(What needs to be done)
Make an exact copy of the records that follow, with each picture omitted.

Extracted page text data:
▬▬▬▬▬▬▬▬▬▬

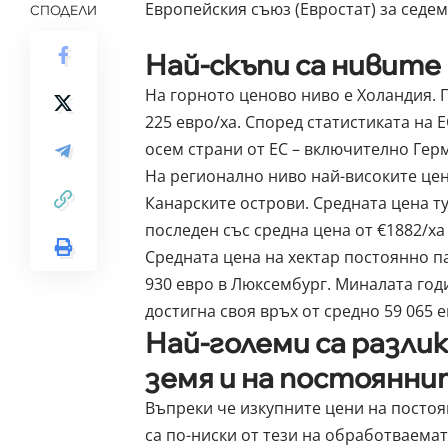
Европейския съюз (Евростат) за седем
СПОДЕЛИ
Най-скъпи са нивите
На горното ценово ниво е Холандия. П
225 евро/ха. Според статистиката на 
осем страни от ЕС – включително Герм
На регионално ниво най-високите цен
Канарските острови. Средната цена ту
последен със средна цена от €1882/ха
Средната цена на хектар постоянно па
930 евро в Люксембург. Миналата год
достигна своя връх от средно 59 065 е
Най-големи са разли
земя и на постоянн
Въпреки че изкупните цени на постоя
са по-ниски от тези на обработваемат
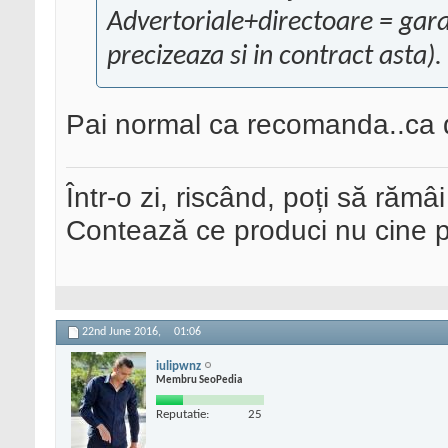
Advertoriale+directoare = gara
precizeaza si in contract asta)
Pai normal ca recomanda..ca 
Într-o zi, riscând, poți să rămâi
Contează ce produci nu cine pre
22nd June 2016,
01:06
iulipwnz
Membru SeoPedia
Reputatie:
25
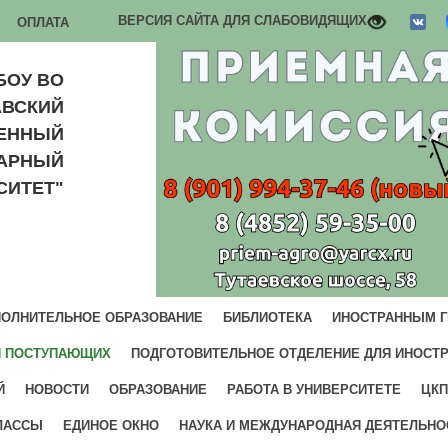
ВЕРСИЯ САЙТА ДЛЯ СЛАБОВИДЯЩИХ
ОПЛАТА
БОУ ВО
АВСКИЙ
ВЕННЫЙ
РАРНЫЙ
СИТЕТ"
ОЛНИТЕЛЬНОЕ ОБРАЗОВАНИЕ
БИБЛИОТЕКА
ИНОСТРАННЫМ 
И ПОСТУПАЮЩИХ
ПОДГОТОВИТЕЛЬНОЕ ОТДЕЛЕНИЕ ДЛЯ ИНОСТ
Й
НОВОСТИ
ОБРАЗОВАНИЕ
РАБОТА В УНИВЕРСИТЕТЕ
ЦКП
ЛАССЫ
ЕДИНОЕ ОКНО
НАУКА И МЕЖДУНАРОДНАЯ ДЕЯТЕЛЬНО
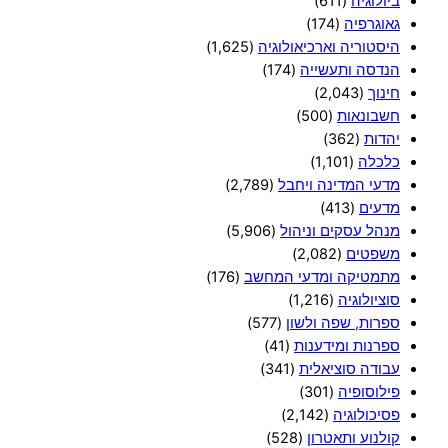
ביולוגיה
(611)
גאוגרפיה
(174)
היסטוריה וארכיאולוגיה
(1,625)
הנדסה ותעשייה
(174)
חינוך
(2,043)
חשבונאות
(500)
יהדות
(362)
כלכלה
(1,101)
מדעי המדינה ויחבל
(2,789)
מדעים
(413)
מנהל עסקים וניהול
(5,906)
משפטים
(2,082)
מתמטיקה ומדעי המחשב
(176)
סוציולוגיה
(1,216)
ספרות, שפה ולשון
(577)
ספרנות ומידענות
(41)
עבודה סוציאלית
(341)
פילוסופיה
(301)
פסיכולוגיה
(2,142)
קולנוע ותאטרון
(528)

▬▬▬▬▬▬▬▬▬▬

(The completed task)
Европейския съюз (Евростат) за седем
СПОДЕЛИ
Най-скъпи са нивите
На горното ценово ниво е Холандия. П
225 евро/ха. Според статистиката на 
осем страни от ЕС – включително Герм
На регионално ниво най-високите цен
Канарските острови. Средната цена ту
последен със средна цена от €1882/ха
Средната цена на хектар постоянно па
930 евро в Люксембург. Миналата год
достигна своя връх от средно 59 065 е
Най-големи са разли
земя и на постоянн
Въпреки че изкупните цени на постоя
са по-ниски от тези на обработваемат
Advertoriale+directoare = gara
precizeaza si in contract asta)
Pai normal ca recomanda..ca 
Într-o zi, riscând, poți să rămâi
Contează ce produci nu cine pre
22nd June 2016,
01:06
iulipwnz
Membru SeoPedia
Reputatie:
25
ВЕРСИЯ САЙТА ДЛЯ СЛАБОВИДЯЩИХ
ОПЛАТА
БОУ ВО
АВСКИЙ
ВЕННЫЙ
РАРНЫЙ
СИТЕТ"
ОЛНИТЕЛЬНОЕ ОБРАЗОВАНИЕ
БИБЛИОТЕКА
ИНОСТРАННЫМ 
И ПОСТУПАЮЩИХ
ПОДГОТОВИТЕЛЬНОЕ ОТДЕЛЕНИЕ ДЛЯ ИНОСТ
Й
НОВОСТИ
ОБРАЗОВАНИЕ
РАБОТА В УНИВЕРСИТЕТЕ
ЦКП
ЛАССЫ
ЕДИНОЕ ОКНО
НАУКА И МЕЖДУНАРОДНАЯ ДЕЯТЕЛЬНО
ביולוגיה
(611)
גאוגרפיה
(174)
היסטוריה וארכיאולוגיה
(1,625)
הנדסה ותעשייה
(174)
חינוך
(2,043)
חשבונאות
(500)
יהדות
(362)
כלכלה
(1,101)
מדעי המדינה ויחבל
(2,789)
מדעים
(413)
מנהל עסקים וניהול
(5,906)
משפטים
(2,082)
מתמטיקה ומדעי המחשב
(176)
סוציולוגיה
(1,216)
ספרות, שפה ולשון
(577)
ספרנות ומידענות
(41)
עבודה סוציאלית
(341)
פילוסופיה
(301)
פסיכולוגיה
(2,142)
קולנוע ותאטרון
(528)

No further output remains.